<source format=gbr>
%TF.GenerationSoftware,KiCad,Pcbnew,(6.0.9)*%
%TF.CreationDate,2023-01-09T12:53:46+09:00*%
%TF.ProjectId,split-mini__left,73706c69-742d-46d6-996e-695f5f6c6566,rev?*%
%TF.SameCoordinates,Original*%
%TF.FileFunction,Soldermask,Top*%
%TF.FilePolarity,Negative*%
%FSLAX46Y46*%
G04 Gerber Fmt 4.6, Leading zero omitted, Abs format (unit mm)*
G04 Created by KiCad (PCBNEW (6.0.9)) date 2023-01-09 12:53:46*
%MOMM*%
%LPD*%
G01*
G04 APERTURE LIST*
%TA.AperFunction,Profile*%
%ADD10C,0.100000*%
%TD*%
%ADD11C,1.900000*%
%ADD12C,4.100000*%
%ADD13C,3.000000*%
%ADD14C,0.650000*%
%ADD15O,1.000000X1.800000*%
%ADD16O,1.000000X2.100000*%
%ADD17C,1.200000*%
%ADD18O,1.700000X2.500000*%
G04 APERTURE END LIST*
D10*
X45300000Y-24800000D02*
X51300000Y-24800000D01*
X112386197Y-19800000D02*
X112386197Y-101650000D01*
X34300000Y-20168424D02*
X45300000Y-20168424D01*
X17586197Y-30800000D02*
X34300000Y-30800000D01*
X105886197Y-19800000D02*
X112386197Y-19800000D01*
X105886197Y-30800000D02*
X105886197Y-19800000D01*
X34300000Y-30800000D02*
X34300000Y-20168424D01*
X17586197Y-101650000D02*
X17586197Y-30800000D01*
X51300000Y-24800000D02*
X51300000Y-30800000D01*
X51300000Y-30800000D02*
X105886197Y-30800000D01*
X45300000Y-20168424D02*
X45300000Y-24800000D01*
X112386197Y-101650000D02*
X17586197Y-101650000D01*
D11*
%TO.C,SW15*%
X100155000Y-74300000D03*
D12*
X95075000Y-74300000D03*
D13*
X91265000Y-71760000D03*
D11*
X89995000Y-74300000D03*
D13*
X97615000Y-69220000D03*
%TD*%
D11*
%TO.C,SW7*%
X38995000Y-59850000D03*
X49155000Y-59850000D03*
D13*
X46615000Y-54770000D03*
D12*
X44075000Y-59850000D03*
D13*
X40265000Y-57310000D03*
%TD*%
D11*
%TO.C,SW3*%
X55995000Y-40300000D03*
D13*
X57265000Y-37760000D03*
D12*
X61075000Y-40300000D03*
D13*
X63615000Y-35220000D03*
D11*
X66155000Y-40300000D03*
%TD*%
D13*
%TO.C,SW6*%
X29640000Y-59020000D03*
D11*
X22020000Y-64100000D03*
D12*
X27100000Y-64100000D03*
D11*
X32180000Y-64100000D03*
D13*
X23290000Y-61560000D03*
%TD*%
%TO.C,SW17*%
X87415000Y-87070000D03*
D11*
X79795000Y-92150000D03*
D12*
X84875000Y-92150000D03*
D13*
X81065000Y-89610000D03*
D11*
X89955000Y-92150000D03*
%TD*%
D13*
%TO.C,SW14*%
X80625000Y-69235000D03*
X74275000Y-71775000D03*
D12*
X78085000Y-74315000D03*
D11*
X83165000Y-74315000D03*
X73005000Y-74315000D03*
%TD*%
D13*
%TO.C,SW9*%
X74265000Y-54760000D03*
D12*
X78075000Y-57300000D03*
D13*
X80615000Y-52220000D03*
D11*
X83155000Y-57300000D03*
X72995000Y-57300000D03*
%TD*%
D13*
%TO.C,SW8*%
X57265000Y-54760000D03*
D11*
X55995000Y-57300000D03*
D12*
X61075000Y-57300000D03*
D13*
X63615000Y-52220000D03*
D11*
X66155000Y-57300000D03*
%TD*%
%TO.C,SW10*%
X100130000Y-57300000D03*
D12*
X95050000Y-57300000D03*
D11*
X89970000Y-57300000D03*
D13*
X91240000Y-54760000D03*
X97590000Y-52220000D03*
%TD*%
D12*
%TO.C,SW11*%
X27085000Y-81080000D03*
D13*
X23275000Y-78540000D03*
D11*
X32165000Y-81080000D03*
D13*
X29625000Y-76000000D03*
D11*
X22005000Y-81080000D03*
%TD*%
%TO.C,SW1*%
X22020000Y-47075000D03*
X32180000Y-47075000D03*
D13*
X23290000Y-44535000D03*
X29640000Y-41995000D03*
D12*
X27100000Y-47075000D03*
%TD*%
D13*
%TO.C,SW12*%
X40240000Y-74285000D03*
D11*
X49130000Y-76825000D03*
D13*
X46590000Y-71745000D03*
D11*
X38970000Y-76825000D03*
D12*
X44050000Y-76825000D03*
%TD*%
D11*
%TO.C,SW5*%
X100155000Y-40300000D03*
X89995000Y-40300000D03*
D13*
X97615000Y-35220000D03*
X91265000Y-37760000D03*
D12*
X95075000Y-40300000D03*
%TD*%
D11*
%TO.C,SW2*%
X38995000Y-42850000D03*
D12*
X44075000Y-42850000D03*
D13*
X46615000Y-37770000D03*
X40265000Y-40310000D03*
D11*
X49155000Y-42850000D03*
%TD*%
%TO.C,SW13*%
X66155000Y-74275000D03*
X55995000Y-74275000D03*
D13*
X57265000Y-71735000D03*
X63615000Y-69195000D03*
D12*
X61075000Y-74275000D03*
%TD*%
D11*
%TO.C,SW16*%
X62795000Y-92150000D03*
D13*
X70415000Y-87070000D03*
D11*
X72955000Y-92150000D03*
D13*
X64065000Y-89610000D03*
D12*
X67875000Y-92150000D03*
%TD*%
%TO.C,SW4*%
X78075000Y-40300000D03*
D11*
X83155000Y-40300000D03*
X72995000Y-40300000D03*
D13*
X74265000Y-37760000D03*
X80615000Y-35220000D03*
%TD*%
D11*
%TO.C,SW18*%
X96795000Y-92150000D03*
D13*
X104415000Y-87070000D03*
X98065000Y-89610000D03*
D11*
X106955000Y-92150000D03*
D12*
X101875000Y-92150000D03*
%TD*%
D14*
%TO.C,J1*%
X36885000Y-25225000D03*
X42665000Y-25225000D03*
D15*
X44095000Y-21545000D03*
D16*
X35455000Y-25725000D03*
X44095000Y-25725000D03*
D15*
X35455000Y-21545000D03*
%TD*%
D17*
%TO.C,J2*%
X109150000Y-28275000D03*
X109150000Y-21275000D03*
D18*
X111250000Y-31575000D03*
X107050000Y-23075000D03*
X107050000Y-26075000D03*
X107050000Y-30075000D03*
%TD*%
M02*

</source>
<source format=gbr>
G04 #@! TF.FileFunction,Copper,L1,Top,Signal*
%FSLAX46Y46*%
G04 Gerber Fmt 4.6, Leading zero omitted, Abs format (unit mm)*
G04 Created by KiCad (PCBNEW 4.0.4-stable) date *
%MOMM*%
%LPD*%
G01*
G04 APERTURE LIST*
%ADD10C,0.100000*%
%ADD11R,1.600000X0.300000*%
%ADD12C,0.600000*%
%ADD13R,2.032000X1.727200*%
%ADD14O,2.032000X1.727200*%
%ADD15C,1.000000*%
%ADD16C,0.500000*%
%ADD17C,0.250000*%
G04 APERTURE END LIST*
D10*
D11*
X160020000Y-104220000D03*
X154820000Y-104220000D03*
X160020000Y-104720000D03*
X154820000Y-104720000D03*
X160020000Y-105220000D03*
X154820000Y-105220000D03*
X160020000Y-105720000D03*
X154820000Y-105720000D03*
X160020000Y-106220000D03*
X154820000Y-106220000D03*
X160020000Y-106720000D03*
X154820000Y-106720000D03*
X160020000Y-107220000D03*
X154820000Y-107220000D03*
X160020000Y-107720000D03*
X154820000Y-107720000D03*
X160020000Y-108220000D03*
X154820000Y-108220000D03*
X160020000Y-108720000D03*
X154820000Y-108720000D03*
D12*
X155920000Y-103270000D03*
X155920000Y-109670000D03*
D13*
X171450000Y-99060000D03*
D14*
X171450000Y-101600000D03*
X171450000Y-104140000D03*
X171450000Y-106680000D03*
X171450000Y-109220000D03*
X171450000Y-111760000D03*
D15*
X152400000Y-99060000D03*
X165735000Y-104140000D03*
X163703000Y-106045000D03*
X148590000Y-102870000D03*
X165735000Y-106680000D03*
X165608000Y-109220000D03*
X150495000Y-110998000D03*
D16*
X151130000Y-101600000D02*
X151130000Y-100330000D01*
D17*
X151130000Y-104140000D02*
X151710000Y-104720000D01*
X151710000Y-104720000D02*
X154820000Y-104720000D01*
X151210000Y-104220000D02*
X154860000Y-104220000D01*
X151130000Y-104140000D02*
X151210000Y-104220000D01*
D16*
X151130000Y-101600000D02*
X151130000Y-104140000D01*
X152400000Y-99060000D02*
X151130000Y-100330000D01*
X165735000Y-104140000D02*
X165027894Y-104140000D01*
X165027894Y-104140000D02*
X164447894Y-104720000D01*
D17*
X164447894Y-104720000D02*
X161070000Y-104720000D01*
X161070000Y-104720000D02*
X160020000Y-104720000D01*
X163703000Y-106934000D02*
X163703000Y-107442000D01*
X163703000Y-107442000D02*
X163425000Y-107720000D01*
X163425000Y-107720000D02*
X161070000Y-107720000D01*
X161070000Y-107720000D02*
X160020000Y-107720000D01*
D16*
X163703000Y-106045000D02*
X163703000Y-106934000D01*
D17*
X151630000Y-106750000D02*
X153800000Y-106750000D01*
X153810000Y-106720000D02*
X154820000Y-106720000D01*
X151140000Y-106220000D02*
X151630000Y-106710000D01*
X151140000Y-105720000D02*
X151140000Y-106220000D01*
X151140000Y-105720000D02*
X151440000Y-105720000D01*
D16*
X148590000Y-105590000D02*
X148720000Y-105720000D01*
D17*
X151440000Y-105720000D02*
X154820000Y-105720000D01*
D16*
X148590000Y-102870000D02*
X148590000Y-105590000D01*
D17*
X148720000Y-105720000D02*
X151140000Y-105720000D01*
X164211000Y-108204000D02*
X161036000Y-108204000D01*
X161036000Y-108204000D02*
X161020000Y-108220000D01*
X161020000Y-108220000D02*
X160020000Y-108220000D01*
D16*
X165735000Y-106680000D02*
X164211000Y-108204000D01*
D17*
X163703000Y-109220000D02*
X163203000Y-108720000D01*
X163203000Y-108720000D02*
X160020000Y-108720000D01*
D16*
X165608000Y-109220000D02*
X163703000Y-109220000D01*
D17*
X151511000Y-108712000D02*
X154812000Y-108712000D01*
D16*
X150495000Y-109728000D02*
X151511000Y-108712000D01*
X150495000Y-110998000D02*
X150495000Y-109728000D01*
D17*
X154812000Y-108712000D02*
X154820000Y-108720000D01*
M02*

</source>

-*-*-

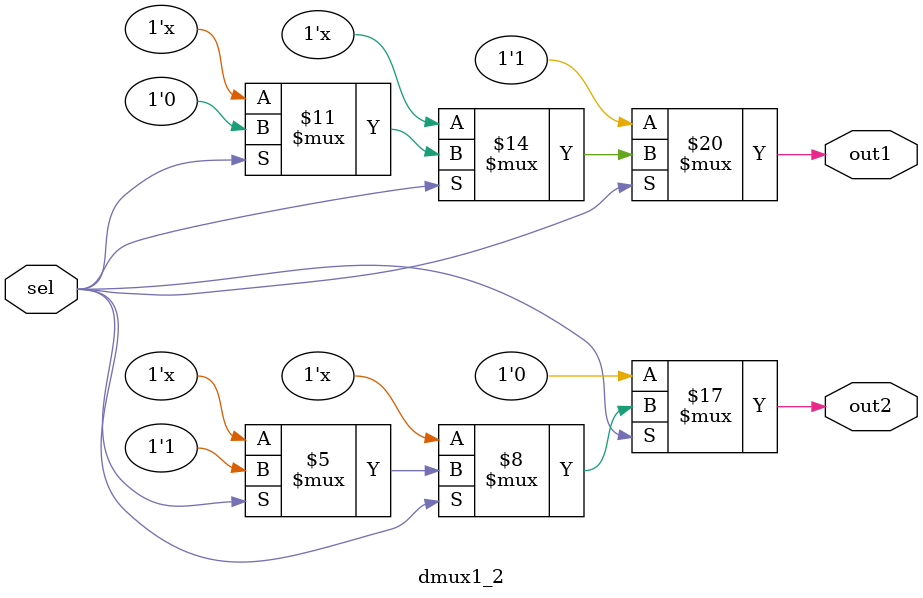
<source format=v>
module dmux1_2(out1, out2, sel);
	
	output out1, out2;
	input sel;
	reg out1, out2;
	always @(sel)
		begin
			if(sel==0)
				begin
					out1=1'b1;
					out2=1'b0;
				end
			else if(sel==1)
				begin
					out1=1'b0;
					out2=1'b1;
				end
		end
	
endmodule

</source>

-*-*-

_Brief_: What is needed is an exact copy of the lines above, from the one containing "X148590000Y-105590000D02*" through the one containing "X161020000Y-108220000D01*", with nothing added.

_Exercise result_:
X148590000Y-105590000D02*
X148720000Y-105720000D01*
D17*
X151440000Y-105720000D02*
X154820000Y-105720000D01*
D16*
X148590000Y-102870000D02*
X148590000Y-105590000D01*
D17*
X148720000Y-105720000D02*
X151140000Y-105720000D01*
X164211000Y-108204000D02*
X161036000Y-108204000D01*
X161036000Y-108204000D02*
X161020000Y-108220000D01*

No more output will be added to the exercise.